There will eventually be a suggested order of completion, but at this time since we are still in the process of creating more exercises the order is subject to change and has not yet been specified. However, there are a few exercises that make a good "starting point". Feel free to at least start with these:

  1. Hello World
  2. Repeat String
  3. Reverse String

How To Use These Exercises

Before you start you should have a few things installed on your machine:

  1. NPM. To check if you have NPM installed, type npm --version in your terminal. If you get back Command 'npm' not found, but can be installed with:, do NOT follow the instructions in the terminal to install with apt-get. (This causes permission issues.) Instead, install Node with NVM by following the instructions here.
  2. A copy of this repository. Copies of repositories on your machine are called clones. If you need help cloning, you can learn how here.
  3. Jest. After cloning this repository to your local machine, go into the newly created directory (cd javascript-exercises) and run npm install. This will install Jest and set up the testing platform based on our preconfigured settings.

Each exercise includes 3 files: a markdown file with a description of the task, an empty (or mostly empty) JavaScript file, and a set of tests. To complete an exercise, you'll need to go to the exercise directory with cd exerciseName in the terminal and run npm test exerciseName.spec.js. This should run the test file and show you the output. When you first run a test, it will fail. This is by design! You must open the exercise file and write the code needed to get the test to pass. Some of the exercises have test conditions defined in their spec file that are defined as 'test.skip' compared to 'test'. This is purposeful. After you pass your first 'test', you will change the next 'test.skip' to an 'test' and test your code again. You'll do this until all conditions are satisfied. ALL TESTS MUST PASS AT THE SAME TIME.

Note: Due to the way Jest handles failed tests, it may return an exit code of 1 if any tests fail. NPM will interpret this as an error and you may see some npm ERR! messages after Jest runs. You can ignore these, or run your test with npm test exerciseName.spec.js --silent to supress the errors.

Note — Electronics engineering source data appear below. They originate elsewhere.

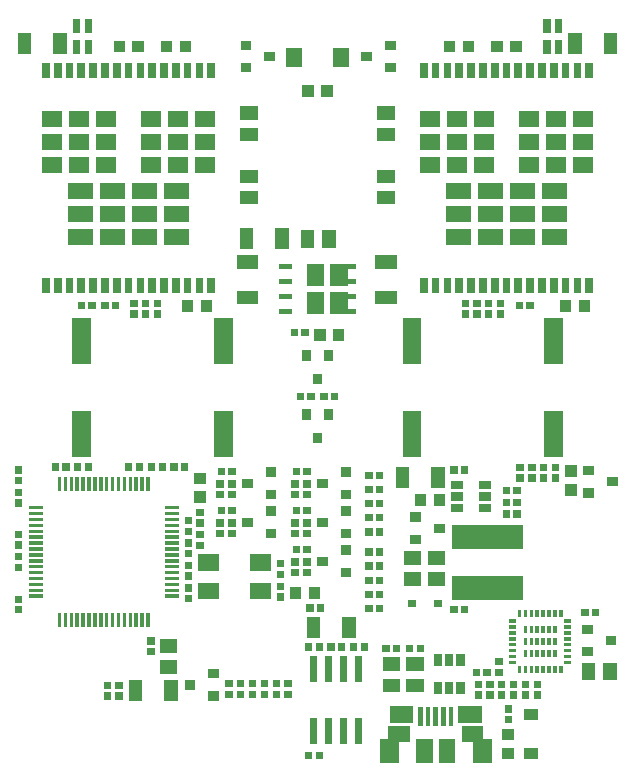
<source format=gbr>
G04 start of page 13 for group -4015 idx -4015 *
G04 Title: (unknown), toppaste *
G04 Creator: pcb 20140316 *
G04 CreationDate: Wed 10 Jul 2019 18:35:36 GMT UTC *
G04 For: kier *
G04 Format: Gerber/RS-274X *
G04 PCB-Dimensions (mil): 2755.91 3543.31 *
G04 PCB-Coordinate-Origin: lower left *
%MOIN*%
%FSLAX25Y25*%
%LNTOPPASTE*%
%ADD197R,0.0157X0.0157*%
%ADD196R,0.0575X0.0575*%
%ADD195R,0.0640X0.0640*%
%ADD194R,0.0541X0.0541*%
%ADD193R,0.0551X0.0551*%
%ADD192R,0.0787X0.0787*%
%ADD191R,0.0276X0.0276*%
%ADD190R,0.0358X0.0358*%
%ADD189R,0.0118X0.0118*%
%ADD188R,0.0244X0.0244*%
%ADD187R,0.0531X0.0531*%
%ADD186R,0.0256X0.0256*%
%ADD185R,0.0591X0.0591*%
%ADD184R,0.0177X0.0177*%
%ADD183R,0.0630X0.0630*%
%ADD182R,0.0374X0.0374*%
%ADD181R,0.0453X0.0453*%
%ADD180R,0.0236X0.0236*%
%ADD179R,0.0315X0.0315*%
G54D179*X117717Y279528D02*X118110D01*
X117717Y272047D02*X118110D01*
X125591Y275787D02*X125984D01*
X165748Y272047D02*X166142D01*
X165748Y279528D02*X166142D01*
X157874Y275787D02*X158268D01*
G54D180*X65256Y280118D02*Y277756D01*
Y287205D02*Y284843D01*
X61516Y287205D02*Y284843D01*
Y280118D02*Y277756D01*
X221949Y280118D02*Y277756D01*
Y287205D02*Y284843D01*
X218209Y287205D02*Y284843D01*
Y280118D02*Y277756D01*
G54D181*X145472Y215551D02*Y214370D01*
X138386Y215551D02*Y214370D01*
G54D182*X207874Y279232D02*Y279035D01*
X201575Y279232D02*Y279035D01*
G54D181*X118110Y216437D02*Y213878D01*
X129921Y216437D02*Y213878D01*
X44094Y281398D02*Y278839D01*
X55906Y281398D02*Y278839D01*
X239370Y281398D02*Y278839D01*
X227559Y281398D02*Y278839D01*
G54D183*X62992Y185433D02*Y176378D01*
Y154331D02*Y145276D01*
X173228Y185433D02*Y176378D01*
Y154331D02*Y145276D01*
G54D184*X129803Y205768D02*X132283D01*
X129803Y200768D02*X132283D01*
X129803Y195768D02*X132283D01*
X129803Y190768D02*X132283D01*
X151476D02*X153642D01*
X151476Y195768D02*X153642D01*
X151476Y200768D02*X153642D01*
X151476Y205768D02*X153642D01*
G54D185*X141083Y203661D02*Y202205D01*
Y194331D02*Y192874D01*
X148957Y203661D02*Y202205D01*
Y194331D02*Y192874D01*
G54D182*X148819Y182972D02*Y182776D01*
X142520Y182972D02*Y182776D01*
G54D183*X110236Y185433D02*Y176378D01*
Y154331D02*Y145276D01*
X220472Y185433D02*Y176378D01*
Y154331D02*Y145276D01*
G54D182*X138583Y264469D02*Y264272D01*
X144882Y264469D02*Y264272D01*
G54D186*X51181Y200689D02*Y198130D01*
X55118Y200689D02*Y198130D01*
X59055Y200689D02*Y198130D01*
X62992Y200689D02*Y198130D01*
X66929Y200689D02*Y198130D01*
X70866Y200689D02*Y198130D01*
X74803Y200689D02*Y198130D01*
X78740Y200689D02*Y198130D01*
X82677Y200689D02*Y198130D01*
X86614Y200689D02*Y198130D01*
X90551Y200689D02*Y198130D01*
X94488Y200689D02*Y198130D01*
X98425Y200689D02*Y198130D01*
X102362Y200689D02*Y198130D01*
X106299Y200689D02*Y198130D01*
Y272343D02*Y269783D01*
X102362Y272343D02*Y269783D01*
X98425Y272343D02*Y269783D01*
X94488Y272343D02*Y269783D01*
X90551Y272343D02*Y269783D01*
X86614Y272343D02*Y269783D01*
X82677Y272343D02*Y269783D01*
X78740Y272343D02*Y269783D01*
X74803Y272343D02*Y269783D01*
X70866Y272343D02*Y269783D01*
X66929Y272343D02*Y269783D01*
X62992Y272343D02*Y269783D01*
X59055Y272343D02*Y269783D01*
X55118Y272343D02*Y269783D01*
X51181Y272343D02*Y269783D01*
G54D187*X82579Y230906D02*X85630D01*
X93307D02*X96358D01*
X61122D02*X64173D01*
X71850D02*X74902D01*
X82579Y223228D02*X85630D01*
X93307D02*X96358D01*
X61122D02*X64173D01*
X71850D02*X74902D01*
X82579Y215551D02*X85630D01*
X93307D02*X96358D01*
X61122D02*X64173D01*
X71850D02*X74902D01*
X70571Y254921D02*X71949D01*
X61516D02*X62894D01*
X52461D02*X53839D01*
X70571Y247244D02*X71949D01*
X61516D02*X62894D01*
X52461D02*X53839D01*
X70571Y239567D02*X71949D01*
X61516D02*X62894D01*
X52461D02*X53839D01*
X85531Y254921D02*X86909D01*
X94587D02*X95965D01*
X103642D02*X105020D01*
X85531Y247244D02*X86909D01*
X94587D02*X95965D01*
X103642D02*X105020D01*
X85531Y239567D02*X86909D01*
X94587D02*X95965D01*
X103642D02*X105020D01*
G54D186*X177165Y200689D02*Y198130D01*
X181102Y200689D02*Y198130D01*
X185039Y200689D02*Y198130D01*
X188976Y200689D02*Y198130D01*
X192913Y200689D02*Y198130D01*
X196850Y200689D02*Y198130D01*
X200787Y200689D02*Y198130D01*
X204724Y200689D02*Y198130D01*
X208661Y200689D02*Y198130D01*
X212598Y200689D02*Y198130D01*
X216535Y200689D02*Y198130D01*
X220472Y200689D02*Y198130D01*
X224409Y200689D02*Y198130D01*
X228346Y200689D02*Y198130D01*
X232283Y200689D02*Y198130D01*
Y272343D02*Y269783D01*
X228346Y272343D02*Y269783D01*
X224409Y272343D02*Y269783D01*
X220472Y272343D02*Y269783D01*
X216535Y272343D02*Y269783D01*
X212598Y272343D02*Y269783D01*
X208661Y272343D02*Y269783D01*
X204724Y272343D02*Y269783D01*
X200787Y272343D02*Y269783D01*
X196850Y272343D02*Y269783D01*
X192913Y272343D02*Y269783D01*
X188976Y272343D02*Y269783D01*
X185039Y272343D02*Y269783D01*
X181102Y272343D02*Y269783D01*
X177165Y272343D02*Y269783D01*
G54D187*X208563Y230906D02*X211614D01*
X219291D02*X222343D01*
X187106D02*X190157D01*
X197835D02*X200886D01*
X208563Y223228D02*X211614D01*
X219291D02*X222343D01*
X187106D02*X190157D01*
X197835D02*X200886D01*
X208563Y215551D02*X211614D01*
X219291D02*X222343D01*
X187106D02*X190157D01*
X197835D02*X200886D01*
X196555Y254921D02*X197933D01*
X187500D02*X188878D01*
X178445D02*X179823D01*
X196555Y247244D02*X197933D01*
X187500D02*X188878D01*
X178445D02*X179823D01*
X196555Y239567D02*X197933D01*
X187500D02*X188878D01*
X178445D02*X179823D01*
X211516Y254921D02*X212894D01*
X220571D02*X221949D01*
X229626D02*X231004D01*
X211516Y247244D02*X212894D01*
X220571D02*X221949D01*
X229626D02*X231004D01*
X211516Y239567D02*X212894D01*
X220571D02*X221949D01*
X229626D02*X231004D01*
G54D179*X106890Y62598D02*X107283D01*
X106890Y70079D02*X107283D01*
X99016Y66339D02*X99409D01*
G54D181*X163976Y256890D02*X165157D01*
X163976Y249803D02*X165157D01*
X163976Y235827D02*X165157D01*
X163976Y228740D02*X165157D01*
X118307Y256890D02*X119488D01*
X118307Y249803D02*X119488D01*
X118307Y235827D02*X119488D01*
X118307Y228740D02*X119488D01*
G54D188*X61807Y138976D02*X61815D01*
X65350D02*X65358D01*
X102559Y112799D02*Y112791D01*
Y116343D02*Y116335D01*
X98622Y113587D02*Y113579D01*
Y110043D02*Y110035D01*
G54D189*X91339Y95866D02*X94882D01*
X91339Y97835D02*X94882D01*
X91339Y99803D02*X94882D01*
X91339Y101772D02*X94882D01*
X91339Y103740D02*X94882D01*
X91339Y105709D02*X94882D01*
X91339Y107677D02*X94882D01*
X91339Y109646D02*X94882D01*
X91339Y111614D02*X94882D01*
X91339Y113583D02*X94882D01*
X91339Y115551D02*X94882D01*
X91339Y117520D02*X94882D01*
X91339Y119488D02*X94882D01*
X91339Y121457D02*X94882D01*
X91339Y123425D02*X94882D01*
X91339Y125394D02*X94882D01*
X85236Y135039D02*Y131496D01*
X83268Y135039D02*Y131496D01*
X81299Y135039D02*Y131496D01*
X79331Y135039D02*Y131496D01*
X77362Y135039D02*Y131496D01*
X75394Y135039D02*Y131496D01*
X73425Y135039D02*Y131496D01*
X71457Y135039D02*Y131496D01*
X69488Y135039D02*Y131496D01*
X67520Y135039D02*Y131496D01*
X65551Y135039D02*Y131496D01*
X63583Y135039D02*Y131496D01*
X61614Y135039D02*Y131496D01*
X59646Y135039D02*Y131496D01*
X57677Y135039D02*Y131496D01*
X55709Y135039D02*Y131496D01*
X46063Y125394D02*X49606D01*
X46063Y123425D02*X49606D01*
X46063Y121457D02*X49606D01*
X46063Y119488D02*X49606D01*
X46063Y117520D02*X49606D01*
X46063Y115551D02*X49606D01*
X46063Y113583D02*X49606D01*
X46063Y111614D02*X49606D01*
X46063Y109646D02*X49606D01*
X46063Y107677D02*X49606D01*
X46063Y105709D02*X49606D01*
X46063Y103740D02*X49606D01*
X46063Y101772D02*X49606D01*
X46063Y99803D02*X49606D01*
X46063Y97835D02*X49606D01*
X46063Y95866D02*X49606D01*
X55709Y89764D02*Y86220D01*
X57677Y89764D02*Y86220D01*
X59646Y89764D02*Y86220D01*
X61614Y89764D02*Y86220D01*
X63583Y89764D02*Y86220D01*
X65551Y89764D02*Y86220D01*
X67520Y89764D02*Y86220D01*
X69488Y89764D02*Y86220D01*
X71457Y89764D02*Y86220D01*
X73425Y89764D02*Y86220D01*
X75394Y89764D02*Y86220D01*
X77362Y89764D02*Y86220D01*
X79331Y89764D02*Y86220D01*
X81299Y89764D02*Y86220D01*
X83268Y89764D02*Y86220D01*
X85236Y89764D02*Y86220D01*
G54D182*X104724Y192815D02*Y192618D01*
X98425Y192815D02*Y192618D01*
G54D181*X117028Y207283D02*X119587D01*
X117028Y195472D02*X119587D01*
G54D182*X230709Y192815D02*Y192618D01*
X224409Y192815D02*Y192618D01*
G54D181*X163287Y207283D02*X165846D01*
X163287Y195472D02*X165846D01*
G54D182*X97638Y279232D02*Y279035D01*
X91339Y279232D02*Y279035D01*
X81890Y279232D02*Y279035D01*
X75591Y279232D02*Y279035D01*
X192126Y279232D02*Y279035D01*
X185827Y279232D02*Y279035D01*
G54D179*X145472Y156693D02*Y156299D01*
X137992Y156693D02*Y156299D01*
X141732Y148819D02*Y148425D01*
G54D188*X137594Y183858D02*X137602D01*
X134051D02*X134059D01*
X147437Y162402D02*X147445D01*
X143894D02*X143902D01*
G54D179*X145472Y176378D02*Y175984D01*
X137992Y176378D02*Y175984D01*
X141732Y168504D02*Y168110D01*
G54D188*X139563Y162402D02*X139571D01*
X136020D02*X136028D01*
G54D189*X222835Y90551D02*Y89370D01*
X220866Y90551D02*Y89370D01*
X218898Y90551D02*Y89370D01*
X216929Y90551D02*Y89370D01*
X214961Y90551D02*Y89370D01*
X212992Y90551D02*Y89370D01*
X211024Y90551D02*Y89370D01*
X209055Y90551D02*Y89370D01*
X206102Y87598D02*X207283D01*
X206102Y85630D02*X207283D01*
X206102Y83661D02*X207283D01*
X206102Y81693D02*X207283D01*
X206102Y79724D02*X207283D01*
X206102Y77756D02*X207283D01*
X206102Y75787D02*X207283D01*
X206102Y73819D02*X207283D01*
X222835Y72047D02*Y70866D01*
X220866Y72047D02*Y70866D01*
X218898Y72047D02*Y70866D01*
X216929Y72047D02*Y70866D01*
X214961Y72047D02*Y70866D01*
X212992Y72047D02*Y70866D01*
X211024Y72047D02*Y70866D01*
X209055Y72047D02*Y70866D01*
X224606Y87598D02*X225787D01*
X224606Y85630D02*X225787D01*
X224606Y83661D02*X225787D01*
X224606Y81693D02*X225787D01*
X224606Y79724D02*X225787D01*
X224606Y77756D02*X225787D01*
X224606Y75787D02*X225787D01*
X224606Y73819D02*X225787D01*
X220866Y85236D02*Y84055D01*
X218898Y85236D02*Y84055D01*
X216929Y85236D02*Y84055D01*
X214961Y85236D02*Y84055D01*
X212992Y85236D02*Y84055D01*
X211024Y85236D02*Y84055D01*
X220866Y81299D02*Y80118D01*
X218898Y81299D02*Y80118D01*
X216929Y81299D02*Y80118D01*
X214961Y81299D02*Y80118D01*
X212992Y81299D02*Y80118D01*
X211024Y81299D02*Y80118D01*
X220866Y77362D02*Y76181D01*
X218898Y77362D02*Y76181D01*
X216929Y77362D02*Y76181D01*
X214961Y77362D02*Y76181D01*
X212992Y77362D02*Y76181D01*
X211024Y77362D02*Y76181D01*
G54D181*X232087Y71260D02*Y70079D01*
X239173Y71260D02*Y70079D01*
G54D182*X205217Y43504D02*X205413D01*
X205217Y49803D02*X205413D01*
G54D188*X205315Y58272D02*Y58264D01*
Y54728D02*Y54720D01*
X202165Y70476D02*Y70469D01*
Y74020D02*Y74012D01*
X234445Y90354D02*X234453D01*
X230902D02*X230909D01*
X75591Y62602D02*Y62594D01*
Y66146D02*Y66138D01*
X71654Y66146D02*Y66138D01*
Y62602D02*Y62594D01*
G54D181*X92913Y65650D02*Y63091D01*
X81102Y65650D02*Y63091D01*
G54D190*X212185Y56437D02*X213406D01*
X212185Y43563D02*X213406D01*
G54D179*X231496Y84843D02*X231890D01*
X231496Y77362D02*X231890D01*
X239370Y81102D02*X239764D01*
G54D188*X142319Y42717D02*X142327D01*
X138776D02*X138783D01*
X198224Y70472D02*X198232D01*
X194681D02*X194689D01*
G54D179*X231890Y137795D02*X232283D01*
X231890Y130315D02*X232283D01*
X239764Y134055D02*X240157D01*
G54D182*X226083Y137598D02*X226280D01*
X226083Y131299D02*X226280D01*
G54D181*X91535Y72244D02*X92717D01*
X91535Y79331D02*X92717D01*
G54D188*X86220Y77366D02*Y77358D01*
Y80909D02*Y80902D01*
X42126Y94886D02*Y94878D01*
Y91343D02*Y91335D01*
X57870Y138976D02*X57878D01*
X54327D02*X54335D01*
X82280D02*X82287D01*
X78736D02*X78744D01*
G54D182*X102461Y135236D02*X102657D01*
X102461Y128937D02*X102657D01*
G54D188*X98622Y117524D02*Y117516D01*
Y121067D02*Y121059D01*
X157280Y78937D02*X157287D01*
X153736D02*X153744D01*
X149799D02*X149807D01*
X146256D02*X146264D01*
X142319D02*X142327D01*
X138776D02*X138783D01*
X129331Y103154D02*Y103146D01*
Y106697D02*Y106689D01*
X98622Y95083D02*Y95075D01*
Y98626D02*Y98618D01*
Y102563D02*Y102555D01*
Y106106D02*Y106098D01*
G54D181*X152165Y86713D02*Y84154D01*
X140354Y86713D02*Y84154D01*
G54D188*X142713Y91929D02*X142720D01*
X139169D02*X139177D01*
G54D182*X140748Y97146D02*Y96949D01*
X134449Y97146D02*Y96949D01*
G54D188*X129331Y99217D02*Y99209D01*
Y95673D02*Y95665D01*
X209252Y138783D02*Y138776D01*
Y135240D02*Y135232D01*
X221063Y135240D02*Y135232D01*
Y138783D02*Y138776D01*
X217126Y135240D02*Y135232D01*
Y138783D02*Y138776D01*
X213189Y138783D02*Y138776D01*
Y135240D02*Y135232D01*
G54D180*X181886Y93504D02*X181894D01*
X173224D02*X173232D01*
G54D191*X197047Y125394D02*X198228D01*
X197047Y129134D02*X198228D01*
X197047Y132874D02*X198228D01*
X187598D02*X188780D01*
X187598Y129134D02*X188780D01*
X187598Y125394D02*X188780D01*
G54D188*X208264Y123228D02*X208272D01*
X204720D02*X204728D01*
G54D192*X190551Y115551D02*X206299D01*
X190551Y98622D02*X206299D01*
G54D188*X187201Y137992D02*X187209D01*
X190744D02*X190752D01*
X204720Y127165D02*X204728D01*
X208264D02*X208272D01*
X190744Y91339D02*X190752D01*
X187201D02*X187209D01*
G54D181*X172835Y108661D02*X174016D01*
X172835Y101575D02*X174016D01*
G54D179*X174213Y122244D02*X174606D01*
X174213Y114764D02*X174606D01*
X182087Y118504D02*X182480D01*
G54D181*X180709Y108661D02*X181890D01*
X180709Y101575D02*X181890D01*
X170079Y136713D02*Y134154D01*
X181890Y136713D02*Y134154D01*
G54D182*X175984Y128051D02*Y127854D01*
X182283Y128051D02*Y127854D01*
G54D188*X208264Y131102D02*X208272D01*
X204720D02*X204728D01*
X97437Y138976D02*X97445D01*
X93894D02*X93902D01*
X42126Y126972D02*Y126965D01*
Y130516D02*Y130508D01*
Y137996D02*Y137988D01*
Y134453D02*Y134445D01*
Y116539D02*Y116531D01*
Y112996D02*Y112988D01*
Y105516D02*Y105508D01*
Y109059D02*Y109051D01*
X102559Y120280D02*Y120272D01*
Y123823D02*Y123815D01*
G54D179*X150984Y129724D02*X151378D01*
X150984Y137205D02*X151378D01*
X143110Y133465D02*X143504D01*
G54D188*X138189Y129728D02*Y129720D01*
Y133272D02*Y133264D01*
X134252Y129728D02*Y129720D01*
Y133272D02*Y133264D01*
X134642Y137402D02*X134650D01*
X138185D02*X138193D01*
X138189Y103744D02*Y103736D01*
Y107287D02*Y107280D01*
X134252Y103744D02*Y103736D01*
Y107287D02*Y107280D01*
X134642Y111417D02*X134650D01*
X138185D02*X138193D01*
G54D179*X150984Y103740D02*X151378D01*
X150984Y111220D02*X151378D01*
X143110Y107480D02*X143504D01*
X150984Y116732D02*X151378D01*
X150984Y124213D02*X151378D01*
X143110Y120472D02*X143504D01*
G54D188*X134642Y124409D02*X134650D01*
X138185D02*X138193D01*
X138189Y116736D02*Y116728D01*
Y120280D02*Y120272D01*
X134252Y116736D02*Y116728D01*
Y120280D02*Y120272D01*
G54D179*X125984Y129724D02*X126378D01*
X125984Y137205D02*X126378D01*
X118110Y133465D02*X118504D01*
X125984Y116732D02*X126378D01*
X125984Y124213D02*X126378D01*
X118110Y120472D02*X118504D01*
G54D188*X109252Y116736D02*Y116728D01*
Y120280D02*Y120272D01*
X109642Y124409D02*X109650D01*
X113185D02*X113193D01*
X113189Y116736D02*Y116728D01*
Y120280D02*Y120272D01*
X109642Y137402D02*X109650D01*
X113185D02*X113193D01*
X109252Y129728D02*Y129720D01*
Y133272D02*Y133264D01*
X113189Y129728D02*Y129720D01*
Y133272D02*Y133264D01*
X86413Y138976D02*X86421D01*
X89957D02*X89965D01*
X74406Y192717D02*X74413D01*
X70862D02*X70870D01*
X84449Y189965D02*Y189957D01*
Y193508D02*Y193500D01*
X212594Y192717D02*X212602D01*
X209051D02*X209059D01*
X190945Y193508D02*Y193500D01*
Y189965D02*Y189957D01*
X62988Y192717D02*X62996D01*
X66531D02*X66539D01*
X88386Y193508D02*Y193500D01*
Y189965D02*Y189957D01*
X80512Y193508D02*Y193500D01*
Y189965D02*Y189957D01*
X202756Y189965D02*Y189957D01*
Y193508D02*Y193500D01*
X194882Y189965D02*Y189957D01*
Y193508D02*Y193500D01*
X198819Y193508D02*Y193500D01*
Y189965D02*Y189957D01*
G54D180*X140531Y54134D02*Y47835D01*
X145531Y54134D02*Y47835D01*
X150531Y54134D02*Y47835D01*
X155531Y54134D02*Y47835D01*
Y74606D02*Y68307D01*
X150531Y74606D02*Y68307D01*
X145531Y74606D02*Y68307D01*
X140531Y74606D02*Y68307D01*
G54D193*X149606Y275866D02*Y274921D01*
X133858Y275866D02*Y274921D01*
G54D188*X124016Y63193D02*Y63185D01*
Y66736D02*Y66728D01*
X127953Y66736D02*Y66728D01*
Y63193D02*Y63185D01*
X116142Y63193D02*Y63185D01*
Y66736D02*Y66728D01*
X131890Y66736D02*Y66728D01*
Y63193D02*Y63185D01*
X120079Y63193D02*Y63185D01*
Y66736D02*Y66728D01*
X112205Y66736D02*Y66728D01*
Y63193D02*Y63185D01*
G54D191*X189370Y75197D02*Y74016D01*
X185630Y75197D02*Y74016D01*
X181890Y75197D02*Y74016D01*
Y65748D02*Y64567D01*
X185630Y65748D02*Y64567D01*
X189370Y65748D02*Y64567D01*
G54D188*X172437Y78543D02*X172445D01*
X175980D02*X175988D01*
G54D181*X173622Y66142D02*X174803D01*
X173622Y73228D02*X174803D01*
G54D188*X164563Y78543D02*X164571D01*
X168106D02*X168114D01*
G54D181*X165748Y66142D02*X166929D01*
X165748Y73228D02*X166929D01*
G54D188*X214961Y62996D02*Y62988D01*
Y66539D02*Y66531D01*
X211024Y62996D02*Y62988D01*
Y66539D02*Y66531D01*
X199213Y66539D02*Y66531D01*
Y62996D02*Y62988D01*
X195276Y62996D02*Y62988D01*
Y66539D02*Y66531D01*
X207087Y62996D02*Y62988D01*
Y66539D02*Y66531D01*
X203150Y66539D02*Y66531D01*
Y62996D02*Y62988D01*
X162398Y110630D02*X162406D01*
X158854D02*X158862D01*
X158854Y126772D02*X158862D01*
X162398D02*X162406D01*
X162398Y131496D02*X162406D01*
X158854D02*X158862D01*
X158854Y122047D02*X158862D01*
X162398D02*X162406D01*
X162398Y117323D02*X162406D01*
X158854D02*X158862D01*
X158854Y101181D02*X158862D01*
X162398D02*X162406D01*
X162398Y105906D02*X162406D01*
X158854D02*X158862D01*
X158854Y96457D02*X158862D01*
X162398D02*X162406D01*
X162398Y91732D02*X162406D01*
X158854D02*X158862D01*
X162398Y136220D02*X162406D01*
X158854D02*X158862D01*
G54D193*X121850Y107087D02*X123425D01*
X104528D02*X106102D01*
X104528Y97638D02*X106102D01*
X121850D02*X123425D01*
G54D194*X177413Y45720D02*Y42862D01*
X184791Y45720D02*Y42862D01*
G54D195*X165602Y45224D02*Y43354D01*
X196602Y45224D02*Y43354D01*
G54D187*X167866Y49902D02*X169736D01*
X192469D02*X194339D01*
G54D196*X168622Y56417D02*X170748D01*
X191457D02*X193583D01*
G54D197*X186220Y58268D02*Y53543D01*
X183661Y58268D02*Y53543D01*
X181102Y58268D02*Y53543D01*
X178543Y58268D02*Y53543D01*
X175984Y58268D02*Y53543D01*
M02*

</source>
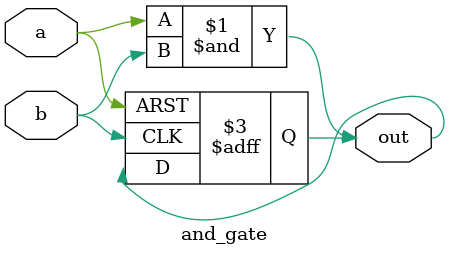
<source format=v>

module and_gate( 
    input a, 
    input b, 
    output out );

    // assing the AND of a and b to out
// Use an assign statement
assign out = a & b;

// Use always-block statements
always @(posedge a or posedge b)
begin
 if (a)
// always within an always block activates 
// only when we enter the block
 out = 1;
// When we exit from any block it resets to 0
 // Restore else within an always block
end

// Combinational always, can be nested as needed
// Apply to else as needed.
endmodule

</source>
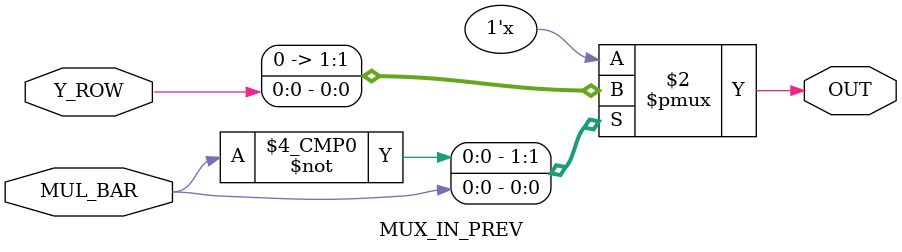
<source format=v>
module MUX_IN_PREV(
    input  wire Y_ROW,
    input  wire MUL_BAR,
    output reg  OUT
);

localparam MUL = 0,
           DIV = 1;

always @(*) begin
    case(MUL_BAR)
        MUL: OUT = 0;
        DIV: OUT = Y_ROW ; 
    endcase
end

endmodule



</source>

The first exercise, helloWorld, will walk you through the process in-depth.

Debugging

To debug functions, you can run the tests in the Visual Studio Code debugger terminal. You can open this by clicking the "Run and Debug" icon on the left or pressing ctrl + shift + D, then clicking JavaScript Debug Terminal. You will be able to set breakpoints as you would in the Chrome DevTools debugger. You can run npm test exerciseName.spec.js to then execute your code up until your breakpoint and step through your code as necessary. NOTE: To take advantage of the debugger, you MUST run the script in the debugger terminal, not the bash or zsh terminal.

Solutions

Solutions for these exercises can be found in this repo on the 'solutions' branch.

A quick note!

The exercise generator-exercise is not actually an exercise; it is a script that generates exercises. It was created to help efficiently write these exercises.